Q9. What is a transformer? What principle does it employ?
A: A transformer is an AC device that steps voltage up or down using electromagnetic induction between primary and secondary coils wound on a magnetic core.
Q11. Why isn’t chemical hydrogen an energy source?
A: There are no natural reservoirs of free H₂ on Earth—hydrogen must be manufactured (from water or hydrocarbons) using other energy, making it an energy carrier rather than a primary source.

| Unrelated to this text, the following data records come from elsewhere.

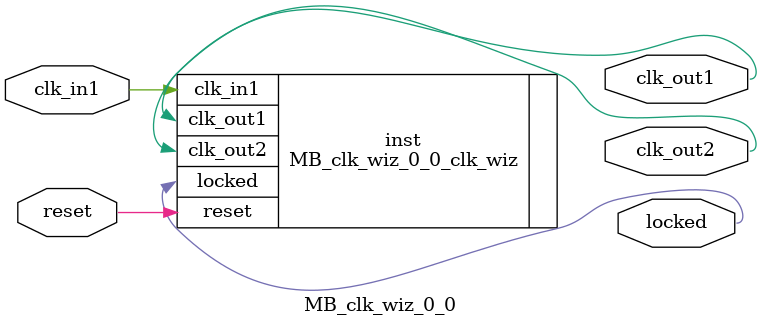
<source format=v>


`timescale 1ps/1ps

(* CORE_GENERATION_INFO = "MB_clk_wiz_0_0,clk_wiz_v6_0_14_0_0,{component_name=MB_clk_wiz_0_0,use_phase_alignment=true,use_min_o_jitter=false,use_max_i_jitter=false,use_dyn_phase_shift=false,use_inclk_switchover=false,use_dyn_reconfig=false,enable_axi=0,feedback_source=FDBK_AUTO,PRIMITIVE=MMCM,num_out_clk=2,clkin1_period=10.000,clkin2_period=10.000,use_power_down=false,use_reset=true,use_locked=true,use_inclk_stopped=false,feedback_type=SINGLE,CLOCK_MGR_TYPE=NA,manual_override=false}" *)

module MB_clk_wiz_0_0 
 (
  // Clock out ports
  output        clk_out1,
  output        clk_out2,
  // Status and control signals
  input         reset,
  output        locked,
 // Clock in ports
  input         clk_in1
 );

  MB_clk_wiz_0_0_clk_wiz inst
  (
  // Clock out ports  
  .clk_out1(clk_out1),
  .clk_out2(clk_out2),
  // Status and control signals               
  .reset(reset), 
  .locked(locked),
 // Clock in ports
  .clk_in1(clk_in1)
  );

endmodule

</source>
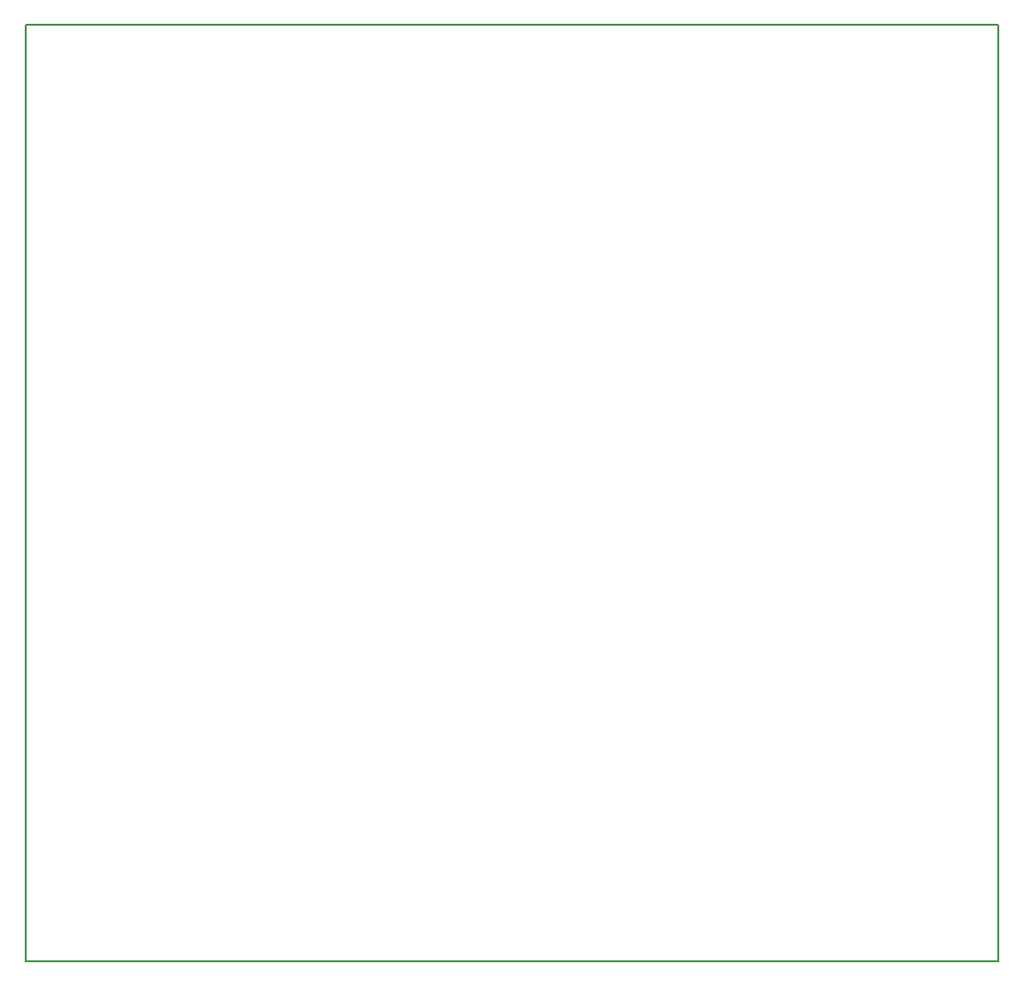
<source format=gm1>
G04 MADE WITH FRITZING*
G04 WWW.FRITZING.ORG*
G04 DOUBLE SIDED*
G04 HOLES PLATED*
G04 CONTOUR ON CENTER OF CONTOUR VECTOR*
%ASAXBY*%
%FSLAX23Y23*%
%MOIN*%
%OFA0B0*%
%SFA1.0B1.0*%
%ADD10R,3.413470X3.290310*%
%ADD11C,0.008000*%
%ADD10C,0.008*%
%LNCONTOUR*%
G90*
G70*
G54D10*
G54D11*
X4Y3286D02*
X3409Y3286D01*
X3409Y4D01*
X4Y4D01*
X4Y3286D01*
D02*
G04 End of contour*
M02*
</source>
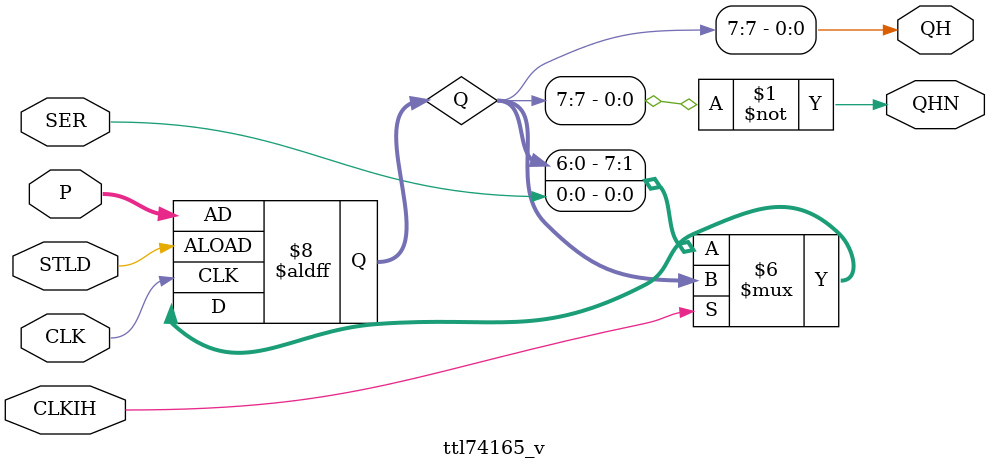
<source format=v>
module ttl74165_v (
  input CLK,
  input CLKIH,
  input SER,
  input STLD, // async
  input [7:0] P,
  output QH,
  output QHN
  );
  reg [7:0] Q;
  assign QH = Q[7];
  assign QHN = ~Q[7];
  always @ ( posedge CLK, negedge STLD) begin
    if(!STLD) Q <= P;
    else begin
      if(!CLKIH) Q <= {Q[6:0], SER};
      else Q <= Q;
    end
  end


endmodule //ttl74165_v

</source>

Q12. Why is there no hydrogen energy source on Earth?
A: Free hydrogen is light and escapes Earth’s gravity or reacts readily to form compounds (water, hydrocarbons), so it does not accumulate in exploitable form.
Q13. What are the four methods of hydrogen production?
A:
Steam Reforming of natural gas (most common).
Electrolysis of water (using electricity).
Thermal Splitting at very high temperatures.
Photolysis (solar-driven splitting via semiconductors or biological systems).
Q16. What is electrolysis? Its efficiency?
A: Electrolysis uses an electric current to split water into hydrogen and oxygen. Current commercial electrolyzers run at about 75% efficiency (electrical energy to chemical energy in H₂).
Q18. What are fuel cells? What is a PEMFC? Efficiency?
A:
Fuel Cells electrochemically convert a fuel (e.g., H₂) and an oxidizer (O₂) into electricity, water, and heat—like a battery with continuous fuel supply.
A PEMFC (Proton Exchange Membrane Fuel Cell) uses a polymer membrane to conduct protons from the hydrogen-fed anode to the oxygen-fed cathode.
PEMFCs typically operate at 50–60% electrical efficiency in practice.
Q19. Theoretical maximum efficiency for hydrogen fuel cells?
A: The thermodynamic upper limit for converting hydrogen’s chemical energy to electricity is about 83%.